* **Problem A**: In the editorial on protein aggregation in Alzheimer's disease below, what finding leads to the suggestion that protein aggregation is a key starter or promoter of the disease? Answer in one to three sentences.
* **Problem B**: According to the editorial on protein aggregation in Alzheimer's disease below, which receptors may act as molecular switches that induce neuronal dysfunction and neurodegeneration?

* **Page excerpt**:
■ ■ ■ ■ ■

Protein aggregation in Alzheimer’s disease: Aβ and τ and their potential roles in the pathogenesis of AD

This issue of Acta Neuropathologica includes a cluster of three review papers focusing on amyloid β-peptide (Aβ) and/or τ-protein aggregates in Alzheimer’s disease (AD). Since the first description of the disease by Alzheimer [1], Aβ-containing amyloid plaques and τ-derived neurofibrillary tangles (NFTs) have been identified to represent the pathological hallmarks of AD [1, 6, 8]. These two types of protein aggregates share a number of biochemical features. Both form fibrils, which are the major compounds of amyloid plaques (Aβ fibrils) and neurofibrillary tangles (τ fibrils; NFTs). Both proteins were shown to undergo posttranslational modifications, such as phosphorylation, truncation and/or pyroglutamate formation in the AD brain. These modifications may accelerate the speed of aggregation in vitro. Moreover, Aβ has been shown to promote τ aggregation [5, 7], suggesting that protein aggregation represents a key starter and/or promoter of the disease. The ability of Aβ to functionally interact with τ may depend on other proteins such as N-methyl-d-aspartate (NMDA) receptors that act as molecular switches to induce neuronal dysfunction and neurodegeneration. Figure 1 provides a schematic representation of the roles of Aβ and τ as presented in this cluster. The clinical manifestation of AD is, thereby, associated with high levels of mature Aβ and τ aggregates widely distributed throughout the brain.

■ ■ ■ ■ ■

* **Data listing**:
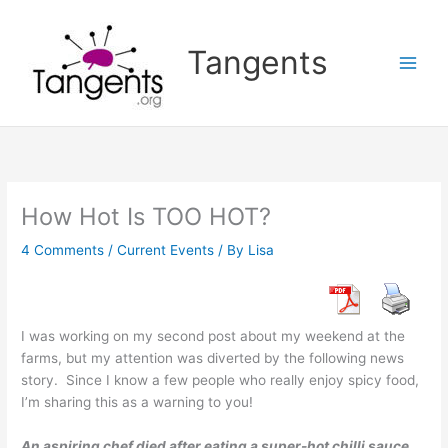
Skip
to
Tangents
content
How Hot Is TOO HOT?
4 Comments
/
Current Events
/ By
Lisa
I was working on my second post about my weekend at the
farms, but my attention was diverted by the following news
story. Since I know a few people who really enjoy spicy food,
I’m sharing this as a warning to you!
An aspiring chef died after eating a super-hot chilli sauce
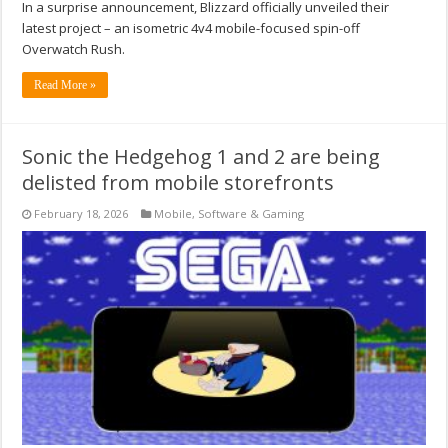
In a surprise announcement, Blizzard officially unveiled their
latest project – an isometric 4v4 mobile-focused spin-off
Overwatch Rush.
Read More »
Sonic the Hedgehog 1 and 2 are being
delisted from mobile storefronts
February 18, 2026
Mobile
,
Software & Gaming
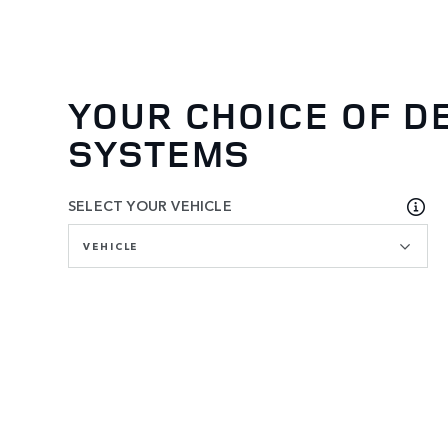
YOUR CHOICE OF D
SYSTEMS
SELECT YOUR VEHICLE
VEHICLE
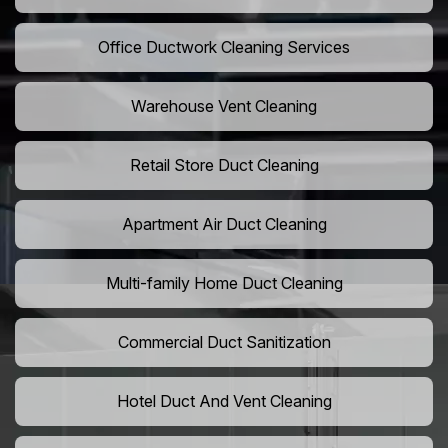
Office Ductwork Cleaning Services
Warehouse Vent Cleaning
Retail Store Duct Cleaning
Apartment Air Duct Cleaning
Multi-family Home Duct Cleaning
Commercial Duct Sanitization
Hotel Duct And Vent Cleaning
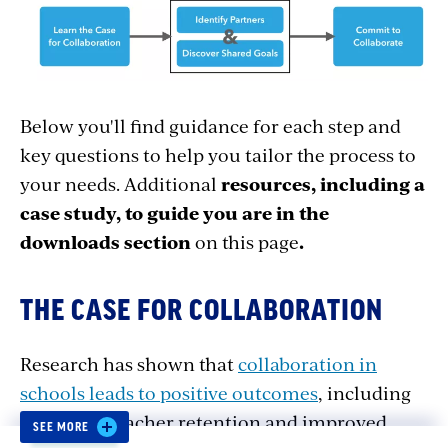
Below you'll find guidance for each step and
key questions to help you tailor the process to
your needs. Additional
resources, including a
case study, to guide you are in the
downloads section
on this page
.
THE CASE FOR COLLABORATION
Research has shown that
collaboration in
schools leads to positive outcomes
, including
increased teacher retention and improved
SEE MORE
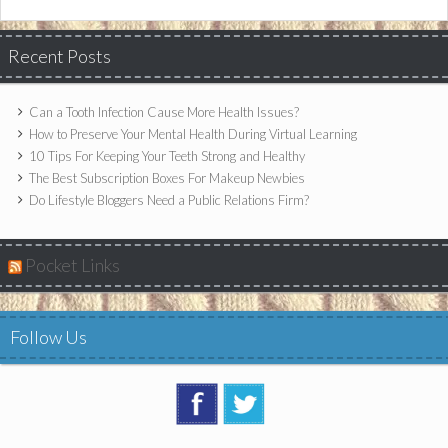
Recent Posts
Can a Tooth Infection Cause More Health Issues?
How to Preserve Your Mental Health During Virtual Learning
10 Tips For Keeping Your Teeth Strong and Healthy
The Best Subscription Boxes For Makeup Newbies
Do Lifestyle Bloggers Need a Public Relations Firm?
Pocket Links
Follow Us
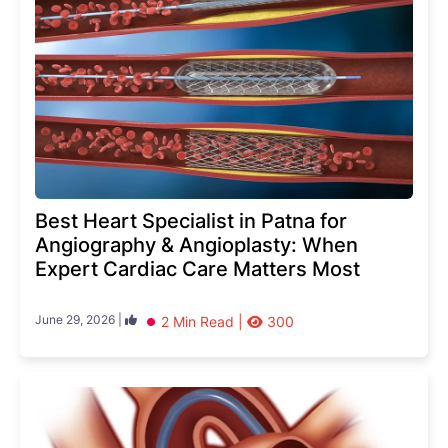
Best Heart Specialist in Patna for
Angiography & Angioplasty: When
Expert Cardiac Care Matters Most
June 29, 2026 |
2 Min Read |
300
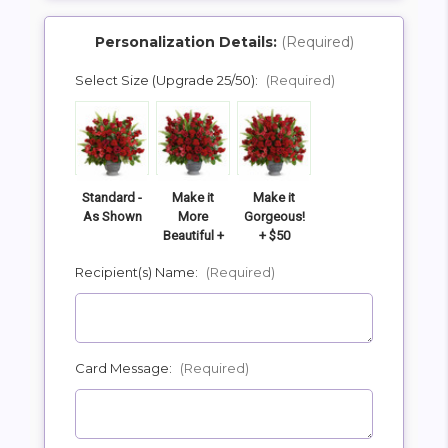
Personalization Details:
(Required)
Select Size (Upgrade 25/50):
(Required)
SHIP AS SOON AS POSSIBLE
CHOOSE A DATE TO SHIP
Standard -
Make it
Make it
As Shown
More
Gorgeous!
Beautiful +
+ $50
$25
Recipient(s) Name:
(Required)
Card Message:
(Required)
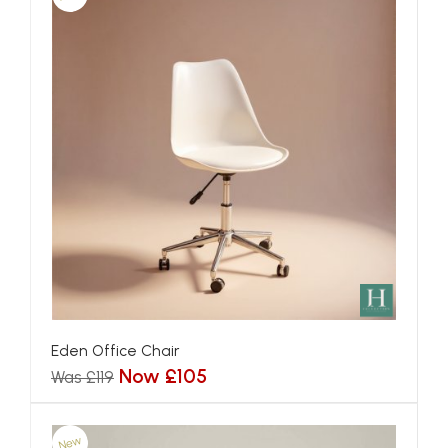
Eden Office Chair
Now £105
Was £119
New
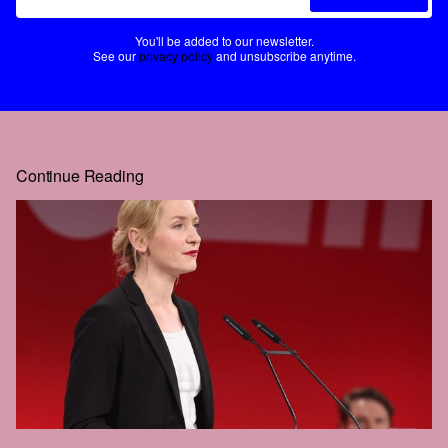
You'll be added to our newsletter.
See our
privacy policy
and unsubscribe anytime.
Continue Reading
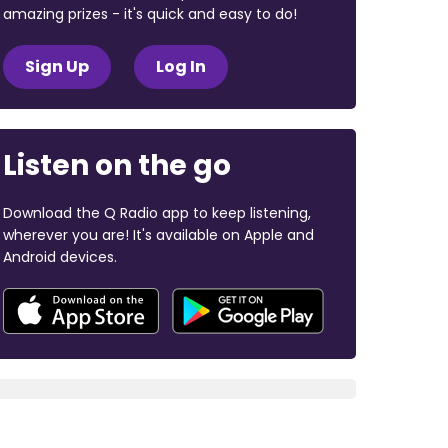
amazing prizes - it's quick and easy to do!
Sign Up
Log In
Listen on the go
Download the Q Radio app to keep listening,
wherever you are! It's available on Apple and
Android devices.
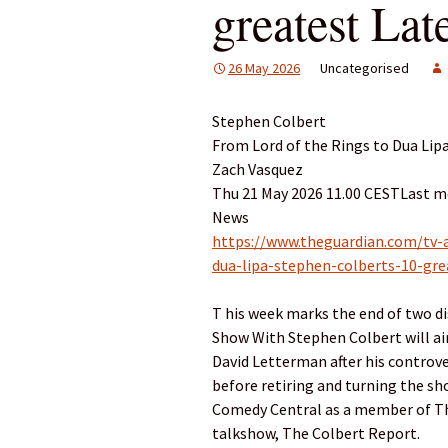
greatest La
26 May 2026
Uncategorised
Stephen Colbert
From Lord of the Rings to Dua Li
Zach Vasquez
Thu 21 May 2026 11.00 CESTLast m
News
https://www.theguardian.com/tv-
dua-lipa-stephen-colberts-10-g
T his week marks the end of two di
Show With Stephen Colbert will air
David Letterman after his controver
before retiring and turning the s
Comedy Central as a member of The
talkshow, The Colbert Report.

■ ■ ■ ■ ■

* **Exercise answer A**: The suggestion rests on the finding that Aβ has been shown to promote τ aggregation. This points to protein aggregation as a key starter and/or promoter of AD.

* **Exercise answer B**: N-methyl-d-aspartate (NMDA) receptors.